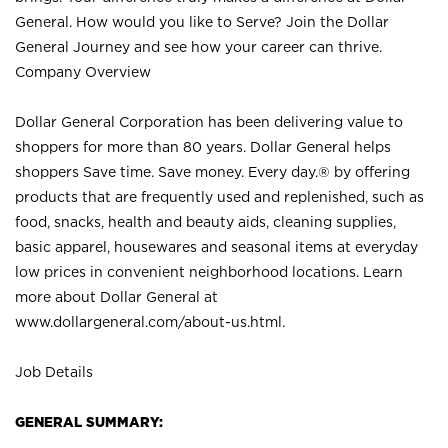
General. How would you like to Serve? Join the Dollar
General Journey and see how your career can thrive.
Company Overview
Dollar General Corporation has been delivering value to
shoppers for more than 80 years. Dollar General helps
shoppers Save time. Save money. Every day.® by offering
products that are frequently used and replenished, such as
food, snacks, health and beauty aids, cleaning supplies,
basic apparel, housewares and seasonal items at everyday
low prices in convenient neighborhood locations. Learn
more about Dollar General at
www.dollargeneral.com/about-us.html
.
Job Details
GENERAL SUMMARY:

####################

### YOUR GOAL
All lines from the one containing "shoppers for more" through the last line of the data, both included, are to be retyped exactly, and no other line belongs in the answer.

### RESULT FOR THIS EXERCISE
shoppers for more than 80 years. Dollar General helps
shoppers Save time. Save money. Every day.® by offering
products that are frequently used and replenished, such as
food, snacks, health and beauty aids, cleaning supplies,
basic apparel, housewares and seasonal items at everyday
low prices in convenient neighborhood locations. Learn
more about Dollar General at
www.dollargeneral.com/about-us.html
.
Job Details
GENERAL SUMMARY:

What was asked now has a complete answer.